▶ **Task item**
Extract each line from the entries below that has the string "wrist" in it.

Structured pose outputs:

-- Opening Marker --

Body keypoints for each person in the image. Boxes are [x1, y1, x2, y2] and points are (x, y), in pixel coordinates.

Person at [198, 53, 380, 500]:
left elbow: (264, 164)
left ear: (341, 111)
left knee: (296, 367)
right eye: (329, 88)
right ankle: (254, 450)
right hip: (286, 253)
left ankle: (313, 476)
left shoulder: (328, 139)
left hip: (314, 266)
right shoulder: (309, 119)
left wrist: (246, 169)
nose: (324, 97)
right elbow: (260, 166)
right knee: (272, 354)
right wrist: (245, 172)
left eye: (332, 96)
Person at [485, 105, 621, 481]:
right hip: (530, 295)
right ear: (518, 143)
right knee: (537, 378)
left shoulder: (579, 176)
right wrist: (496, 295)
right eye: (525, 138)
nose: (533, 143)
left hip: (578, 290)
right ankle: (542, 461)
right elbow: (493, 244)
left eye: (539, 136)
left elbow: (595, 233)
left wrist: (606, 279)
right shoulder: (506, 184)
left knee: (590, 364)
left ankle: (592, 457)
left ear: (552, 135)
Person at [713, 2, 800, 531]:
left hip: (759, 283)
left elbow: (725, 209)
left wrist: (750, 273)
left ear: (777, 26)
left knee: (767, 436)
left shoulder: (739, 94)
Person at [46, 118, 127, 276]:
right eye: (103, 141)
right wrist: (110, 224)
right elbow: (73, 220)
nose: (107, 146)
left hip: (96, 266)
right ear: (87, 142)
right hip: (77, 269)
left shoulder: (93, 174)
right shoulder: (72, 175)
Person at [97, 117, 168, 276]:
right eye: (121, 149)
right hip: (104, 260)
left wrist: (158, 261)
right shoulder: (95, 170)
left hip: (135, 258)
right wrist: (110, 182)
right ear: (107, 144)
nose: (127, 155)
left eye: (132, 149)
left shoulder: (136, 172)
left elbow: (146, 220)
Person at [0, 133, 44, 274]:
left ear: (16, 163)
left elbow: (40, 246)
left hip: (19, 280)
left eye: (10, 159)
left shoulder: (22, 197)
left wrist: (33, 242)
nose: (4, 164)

-- Closing Marker --

▶ **Solved exercise**
left wrist: (246, 169)
right wrist: (245, 172)
right wrist: (496, 295)
left wrist: (606, 279)
left wrist: (750, 273)
right wrist: (110, 224)
left wrist: (158, 261)
right wrist: (110, 182)
left wrist: (33, 242)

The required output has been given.